_Task instructions_:
For the entries that follow, retype exactly the lines from the one containing "lost. The actions" to the one containing "The Audit, Finance and Risk Committee will", inclusive, and only those. Images stay out of the copy.

[Transcribed page contents]
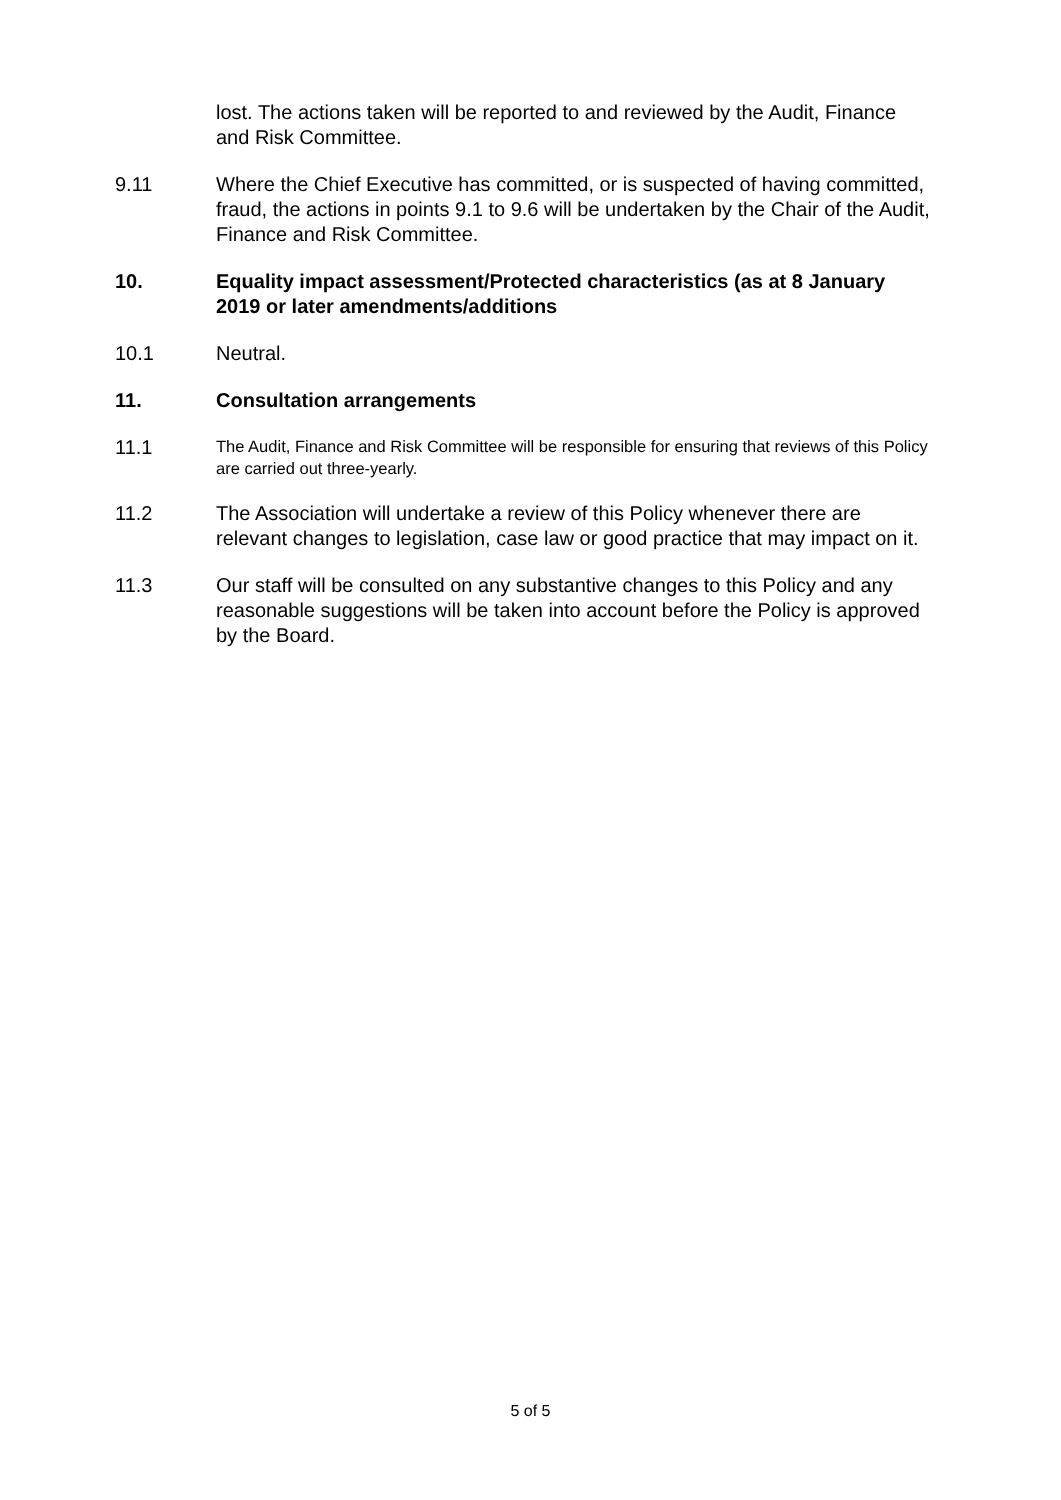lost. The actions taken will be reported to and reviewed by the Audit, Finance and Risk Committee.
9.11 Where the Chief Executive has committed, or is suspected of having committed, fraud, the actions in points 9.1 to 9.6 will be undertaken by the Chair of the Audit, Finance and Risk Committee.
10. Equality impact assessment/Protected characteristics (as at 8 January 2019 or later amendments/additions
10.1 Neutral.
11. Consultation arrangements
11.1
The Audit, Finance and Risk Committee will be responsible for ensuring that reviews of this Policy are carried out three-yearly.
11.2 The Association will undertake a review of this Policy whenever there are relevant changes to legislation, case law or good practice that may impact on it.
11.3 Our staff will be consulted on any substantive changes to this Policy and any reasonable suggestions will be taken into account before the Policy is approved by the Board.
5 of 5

==

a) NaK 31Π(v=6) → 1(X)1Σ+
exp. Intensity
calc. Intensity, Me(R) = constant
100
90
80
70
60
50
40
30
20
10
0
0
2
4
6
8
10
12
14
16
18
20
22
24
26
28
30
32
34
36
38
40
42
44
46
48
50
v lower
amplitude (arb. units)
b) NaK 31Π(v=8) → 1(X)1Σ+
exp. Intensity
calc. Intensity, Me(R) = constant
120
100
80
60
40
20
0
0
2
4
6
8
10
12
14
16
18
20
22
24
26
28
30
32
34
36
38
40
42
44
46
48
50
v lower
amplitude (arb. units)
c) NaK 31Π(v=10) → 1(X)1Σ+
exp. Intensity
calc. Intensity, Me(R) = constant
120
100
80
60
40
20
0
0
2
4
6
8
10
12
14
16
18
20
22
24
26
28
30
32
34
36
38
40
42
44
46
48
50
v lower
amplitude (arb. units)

--

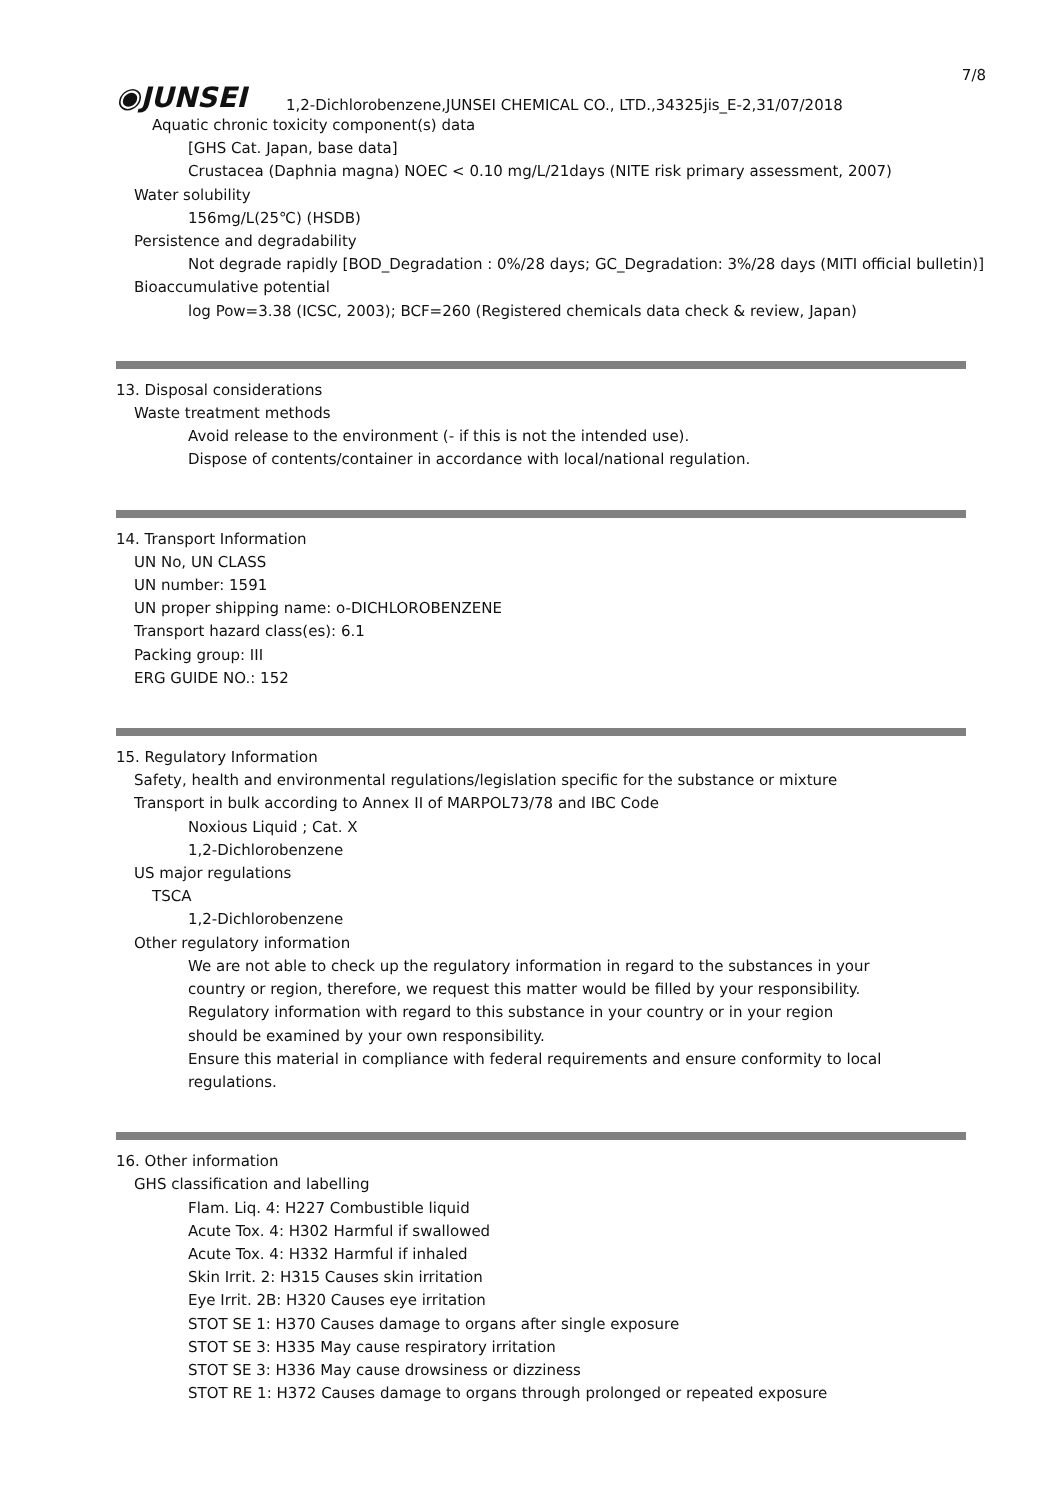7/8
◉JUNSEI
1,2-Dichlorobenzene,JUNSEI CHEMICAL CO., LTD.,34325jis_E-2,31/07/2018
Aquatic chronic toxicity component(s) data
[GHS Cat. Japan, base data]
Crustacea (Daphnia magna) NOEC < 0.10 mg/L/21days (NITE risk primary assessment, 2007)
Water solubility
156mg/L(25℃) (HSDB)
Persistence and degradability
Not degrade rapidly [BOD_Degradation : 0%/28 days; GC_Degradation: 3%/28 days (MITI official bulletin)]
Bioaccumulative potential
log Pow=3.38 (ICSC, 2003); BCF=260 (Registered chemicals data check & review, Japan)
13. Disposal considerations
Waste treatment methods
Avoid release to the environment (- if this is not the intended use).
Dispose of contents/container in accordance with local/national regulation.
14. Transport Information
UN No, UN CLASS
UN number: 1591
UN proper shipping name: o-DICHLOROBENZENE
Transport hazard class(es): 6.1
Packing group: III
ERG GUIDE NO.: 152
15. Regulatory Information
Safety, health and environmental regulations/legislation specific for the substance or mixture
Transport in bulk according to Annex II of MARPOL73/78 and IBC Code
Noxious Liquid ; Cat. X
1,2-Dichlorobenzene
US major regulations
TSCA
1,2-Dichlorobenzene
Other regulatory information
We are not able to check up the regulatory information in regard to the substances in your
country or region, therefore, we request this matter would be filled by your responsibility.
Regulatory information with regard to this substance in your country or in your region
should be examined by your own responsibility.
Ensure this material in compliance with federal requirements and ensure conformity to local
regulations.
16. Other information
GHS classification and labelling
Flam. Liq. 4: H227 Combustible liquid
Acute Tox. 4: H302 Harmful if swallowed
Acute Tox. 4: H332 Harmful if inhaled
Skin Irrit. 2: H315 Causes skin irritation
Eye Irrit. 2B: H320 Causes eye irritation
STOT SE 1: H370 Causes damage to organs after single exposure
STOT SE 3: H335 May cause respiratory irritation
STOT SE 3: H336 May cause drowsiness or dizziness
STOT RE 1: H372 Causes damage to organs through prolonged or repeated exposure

_Output for this exercise_:
lost. The actions taken will be reported to and reviewed by the Audit, Finance and Risk Committee.
9.11 Where the Chief Executive has committed, or is suspected of having committed, fraud, the actions in points 9.1 to 9.6 will be undertaken by the Chair of the Audit, Finance and Risk Committee.
10. Equality impact assessment/Protected characteristics (as at 8 January 2019 or later amendments/additions
10.1 Neutral.
11. Consultation arrangements
11.1
The Audit, Finance and Risk Committee will be responsible for ensuring that reviews of this Policy are carried out three-yearly.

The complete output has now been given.